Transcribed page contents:

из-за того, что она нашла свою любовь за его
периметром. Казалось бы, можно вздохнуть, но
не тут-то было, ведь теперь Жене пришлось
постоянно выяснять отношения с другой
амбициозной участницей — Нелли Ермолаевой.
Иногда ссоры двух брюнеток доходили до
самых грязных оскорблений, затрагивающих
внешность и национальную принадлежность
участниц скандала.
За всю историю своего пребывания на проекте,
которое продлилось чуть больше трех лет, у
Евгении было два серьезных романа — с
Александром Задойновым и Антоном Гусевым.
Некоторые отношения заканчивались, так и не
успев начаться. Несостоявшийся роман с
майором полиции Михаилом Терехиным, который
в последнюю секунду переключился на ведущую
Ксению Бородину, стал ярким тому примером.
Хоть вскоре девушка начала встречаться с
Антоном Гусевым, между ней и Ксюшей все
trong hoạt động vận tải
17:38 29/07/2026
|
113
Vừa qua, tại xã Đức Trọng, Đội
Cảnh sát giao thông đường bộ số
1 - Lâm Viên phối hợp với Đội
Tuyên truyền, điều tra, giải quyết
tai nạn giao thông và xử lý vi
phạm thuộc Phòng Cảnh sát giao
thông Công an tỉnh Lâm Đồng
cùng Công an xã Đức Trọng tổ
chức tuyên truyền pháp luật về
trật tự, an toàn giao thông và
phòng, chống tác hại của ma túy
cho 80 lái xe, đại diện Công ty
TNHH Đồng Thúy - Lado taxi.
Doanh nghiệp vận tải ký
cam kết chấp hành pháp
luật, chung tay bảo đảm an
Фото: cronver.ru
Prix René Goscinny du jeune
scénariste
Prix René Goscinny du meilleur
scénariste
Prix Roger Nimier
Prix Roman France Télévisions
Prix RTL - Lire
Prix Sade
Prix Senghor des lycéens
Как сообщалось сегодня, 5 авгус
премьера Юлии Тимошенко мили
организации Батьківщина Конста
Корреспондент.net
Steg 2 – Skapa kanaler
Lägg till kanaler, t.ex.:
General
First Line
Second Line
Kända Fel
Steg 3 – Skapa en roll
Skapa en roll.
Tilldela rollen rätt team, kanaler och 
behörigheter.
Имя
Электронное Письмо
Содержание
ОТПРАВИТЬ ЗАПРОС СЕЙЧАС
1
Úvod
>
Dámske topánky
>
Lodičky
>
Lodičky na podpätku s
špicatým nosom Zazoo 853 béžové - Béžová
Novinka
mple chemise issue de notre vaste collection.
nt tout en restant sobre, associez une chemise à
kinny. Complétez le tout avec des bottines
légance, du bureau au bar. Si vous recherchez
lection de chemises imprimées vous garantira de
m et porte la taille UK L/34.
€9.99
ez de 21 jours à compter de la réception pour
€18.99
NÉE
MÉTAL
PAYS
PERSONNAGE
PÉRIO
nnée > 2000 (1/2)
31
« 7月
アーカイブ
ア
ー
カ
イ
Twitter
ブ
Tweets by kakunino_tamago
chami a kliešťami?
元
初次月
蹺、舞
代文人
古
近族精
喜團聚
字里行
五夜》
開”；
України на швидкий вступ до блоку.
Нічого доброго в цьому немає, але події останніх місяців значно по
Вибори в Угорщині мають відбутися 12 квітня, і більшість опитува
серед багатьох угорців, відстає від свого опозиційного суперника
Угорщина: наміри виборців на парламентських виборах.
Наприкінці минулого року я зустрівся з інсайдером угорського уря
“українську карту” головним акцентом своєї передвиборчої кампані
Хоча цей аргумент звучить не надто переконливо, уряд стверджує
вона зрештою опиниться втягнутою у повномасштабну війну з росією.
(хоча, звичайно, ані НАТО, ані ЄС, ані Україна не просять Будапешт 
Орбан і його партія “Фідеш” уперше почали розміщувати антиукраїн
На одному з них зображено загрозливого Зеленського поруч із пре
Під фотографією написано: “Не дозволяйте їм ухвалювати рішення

Work instruction: Repeat the entries above verbatim, but only from the line that has "Prix Senghor des lycéens" down to the line that has "своєї передвиборчої кампані", inclusive.

Result for this exercise:
Prix Senghor des lycéens
Как сообщалось сегодня, 5 авгус
премьера Юлии Тимошенко мили
организации Батьківщина Конста
Корреспондент.net
Steg 2 – Skapa kanaler
Lägg till kanaler, t.ex.:
General
First Line
Second Line
Kända Fel
Steg 3 – Skapa en roll
Skapa en roll.
Tilldela rollen rätt team, kanaler och 
behörigheter.
Имя
Электронное Письмо
Содержание
ОТПРАВИТЬ ЗАПРОС СЕЙЧАС
1
Úvod
>
Dámske topánky
>
Lodičky
>
Lodičky na podpätku s
špicatým nosom Zazoo 853 béžové - Béžová
Novinka
mple chemise issue de notre vaste collection.
nt tout en restant sobre, associez une chemise à
kinny. Complétez le tout avec des bottines
légance, du bureau au bar. Si vous recherchez
lection de chemises imprimées vous garantira de
m et porte la taille UK L/34.
€9.99
ez de 21 jours à compter de la réception pour
€18.99
NÉE
MÉTAL
PAYS
PERSONNAGE
PÉRIO
nnée > 2000 (1/2)
31
« 7月
アーカイブ
ア
ー
カ
イ
Twitter
ブ
Tweets by kakunino_tamago
chami a kliešťami?
元
初次月
蹺、舞
代文人
古
近族精
喜團聚
字里行
五夜》
開”；
України на швидкий вступ до блоку.
Нічого доброго в цьому немає, але події останніх місяців значно по
Вибори в Угорщині мають відбутися 12 квітня, і більшість опитува
серед багатьох угорців, відстає від свого опозиційного суперника
Угорщина: наміри виборців на парламентських виборах.
Наприкінці минулого року я зустрівся з інсайдером угорського уря
“українську карту” головним акцентом своєї передвиборчої кампані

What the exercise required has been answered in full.